Эксперименты с миниатюрным сверхточным шедевром заняли два года, но, по признанию изобретателя, для его полотна то была самая подходящая кисть, достаточно удобная и не громоздкая. Он увидел всё. Проводя свой опыт днем и ночью, час за часом, Либхабер обнаружил на пороге турбулентности более запутанное поведение, чем мог себе представить. Появился полный каскад удвоений периодов. Было установлено, что этот процесс начинается с первого разветвления. Движение происходит сразу же, как только нижняя пластина из чистой меди нагревается достаточно, чтобы вывести жидкость из состояния покоя. При температуре в несколько градусов выше абсолютного нуля для этого требовалась лишь одна тысячная доля градуса. Жидкость на дне ячейки, нагреваясь, расширяется и становится легче прохладной жидкости на поверхности. Чтобы дать теплым нижним слоям вещества подняться, верхние, более холодные, должны «утонуть» — опуститься вниз. В процессе такого перемещения в жидкости образуется два вертящихся «цилиндра». Как только скорость вращения стабилизируется, в системе устанавливается динамическое равновесие. Тепловая энергия постоянно переходит в энергию движения, а затем, через трение, обратно в теплоту, которая рассеивается через прохладную верхнюю пластину.
________
■ Список заданий:
**a.** Перечислите, пожалуйста, по порядку все формы энергии, которые названы в последнем предложении отрывка об опыте Либхабера.
**b.** Продолжите отрывок об опыте Либхабера, начав сразу после его последнего предложения.

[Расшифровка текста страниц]
________
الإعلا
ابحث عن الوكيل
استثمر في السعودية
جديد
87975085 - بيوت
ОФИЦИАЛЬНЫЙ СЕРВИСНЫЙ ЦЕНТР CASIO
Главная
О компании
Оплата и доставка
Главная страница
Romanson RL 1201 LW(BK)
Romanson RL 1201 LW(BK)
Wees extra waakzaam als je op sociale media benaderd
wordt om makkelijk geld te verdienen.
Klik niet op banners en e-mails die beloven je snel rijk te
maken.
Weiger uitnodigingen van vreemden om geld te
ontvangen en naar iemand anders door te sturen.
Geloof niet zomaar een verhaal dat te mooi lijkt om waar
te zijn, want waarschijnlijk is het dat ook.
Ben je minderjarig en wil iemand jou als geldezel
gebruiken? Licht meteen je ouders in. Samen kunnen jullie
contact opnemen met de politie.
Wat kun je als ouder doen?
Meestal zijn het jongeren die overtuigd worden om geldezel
________
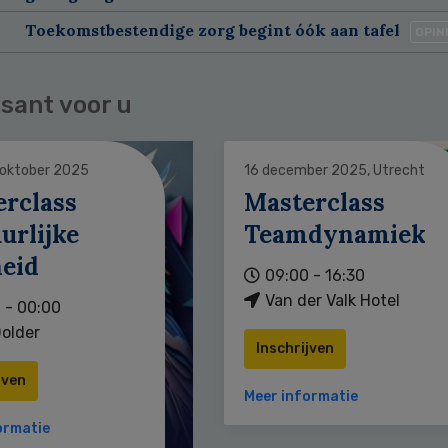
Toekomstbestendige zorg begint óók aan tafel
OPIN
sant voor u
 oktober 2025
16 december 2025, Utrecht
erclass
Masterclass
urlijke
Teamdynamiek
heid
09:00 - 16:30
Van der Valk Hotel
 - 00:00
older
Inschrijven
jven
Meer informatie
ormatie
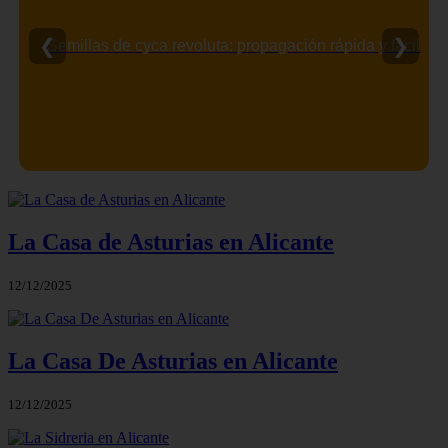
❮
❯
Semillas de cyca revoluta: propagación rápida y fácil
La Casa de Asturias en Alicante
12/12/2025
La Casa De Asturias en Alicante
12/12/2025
________
■ Письменные ответы:
**a.** Тепловая энергия, энергия движения, теплота.

**b.**
До сих пор Либхабер воспроизводил широко известный в гидродинамике опыт, если не сказать тривиальный. «Это была классическая физика, — замечал ученый, — что, к несчастью, означало: старо, а значит, неинтересно». Он рассматривал точно такой же поток, какой смоделировал Лоренц на базе системы из трех уравнений, но опыт проводился в реальном мире и с реальной жидкостью, в лаборатории, куда с забытых транспортом улиц Парижа проникают вибрации. Одно это делало сбор данных проблемой куда более сложной, чем воспроизведение чисел с помощью компьютера.

Либхабер, как и другие экспериментаторы, использовал для записи показаний датчиков простой графопостроитель. В состоянии равновесия, после первого разветвления, температура в любой точке оставалась более или менее постоянной, и перо чертило прямую линию. С увеличением нагрева обнаруживалась большая нестабильность. В каждом витке появлялся узел, который равномерно двигался взад и вперед, и такое его перемещение выявляло колебания температуры между двумя значениями, верхним и нижним. В этот период перо графопостроителя чертило на бумаге волнистую линию.

По одной непрерывно меняющейся и дрожащей от помех линии температур выяснить точное время появления новых разветвлений или установить их природу невозможно. График образует «пики» и «долины», которые кажутся столь же случайными, как и кривые продаж переживающего лихорадку фондового рынка. Либхабер проанализировал полученные данные, построив на их основе спектральные диаграммы. Он намеревался выявить главные частоты, скрытые в меняющихся значениях температуры. Создание диаграммы экспериментальных данных похоже на построение графика звуковых частот, составляющих сложные аккорды симфонии: внизу графика всегда проходит зубчатая линия — фон, экспериментальные шумы. Главные тона проявляются как вертикальные пики. Чем громче тон, тем выше амплитуда пика. Если данные воспроизводят доминантную частоту, например с периодом в одну секунду, эта частота будет выглядеть на спектральной диаграмме как повторяющийся пик.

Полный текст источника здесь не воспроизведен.